Type (little) a said...

Oh Kelly, I know how you feel. Hugs.

And yay for honesty! And saying Fuck!

:-)

Kerri said...

Oh, I just want to hug you! Sometimes life just sucks and that's all there is to it. Those who haven't experienced your pain don't really get it even as they watch you go through it. Call your doc and talk about your meds.

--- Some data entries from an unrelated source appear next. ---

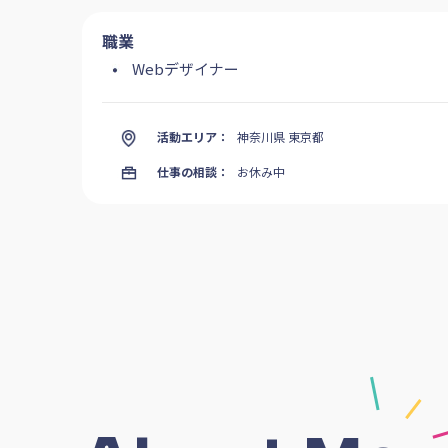
職業
Webデザイナー
活動エリア：
神奈川県 東京都
仕事の相談：
お休み中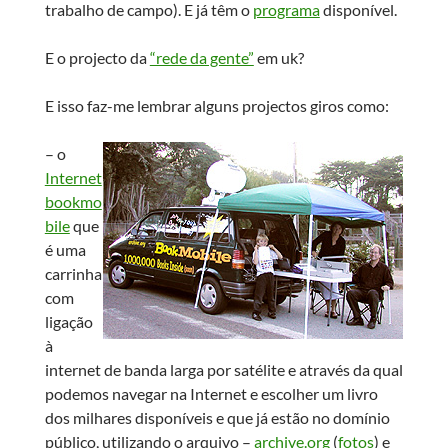
trabalho de campo). E já têm o
programa
disponível.
E o projecto da
“rede da gente”
em uk?
E isso faz-me lembrar alguns projectos giros como:
– o
Internet
bookmo
bile
que
é uma
carrinha
com
ligação
à
internet de banda larga por satélite e através da qual
podemos navegar na Internet e escolher um livro
dos milhares disponíveis e que já estão no domínio
público, utilizando o arquivo –
archive.org
(
fotos
) e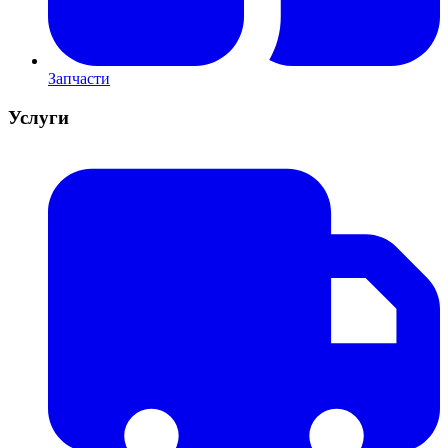
Запчасти
Услуги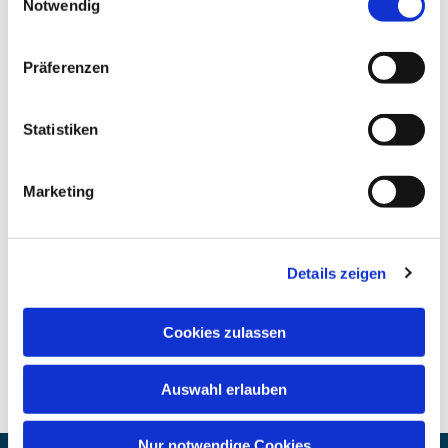
Notwendig
Präferenzen
Statistiken
Marketing
Details zeigen
Cookies zulassen
Auswahl erlauben
Nur notwendige Cookies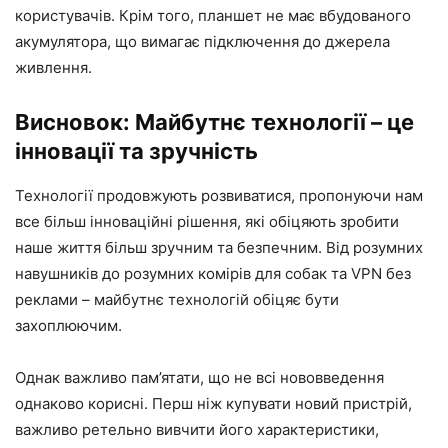
користувачів. Крім того, планшет не має вбудованого
акумулятора, що вимагає підключення до джерела
живлення.
Висновок: Майбутнє технології – це
інновації та зручність
Технології продовжують розвиватися, пропонуючи нам
все більш інноваційні рішення, які обіцяють зробити
наше життя більш зручним та безпечним. Від розумних
навушників до розумних комірів для собак та VPN без
реклами – майбутнє технологій обіцяє бути
захоплюючим.
Однак важливо пам’ятати, що не всі нововведення
однаково корисні. Перш ніж купувати новий пристрій,
важливо ретельно вивчити його характеристики,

There's no point in suffering when you may feel so much better with a medication adjustment.
Hugs -
Kerri and Ruby

Mom said...

Jeez Kel, Let me help you out. Anything you want. If it's to talk or babysit or go get new meds for you just let me know babe. Your my boo.

Kathy said...

Kelly:

I am so sorry you are feeling this way but glad you are getting it out. I felt the same way as you a few weeks ago and but bottled it up until I broke down crying with my friend. As much as we love our children, we still need time for ourselves and to take care of us too. Wish I lived near you to take you out on a Girls Night Out!

Kathy

jacob31102 said...

Aw Kelly, I know. I hope it does help you some to get it out. It is normal to have these feelings and its okay. You are a great mother, I can tell. Try not to beat yourself up and maybe talking to the doc about diff/more meds wouldnt hurt? Hope you feel better.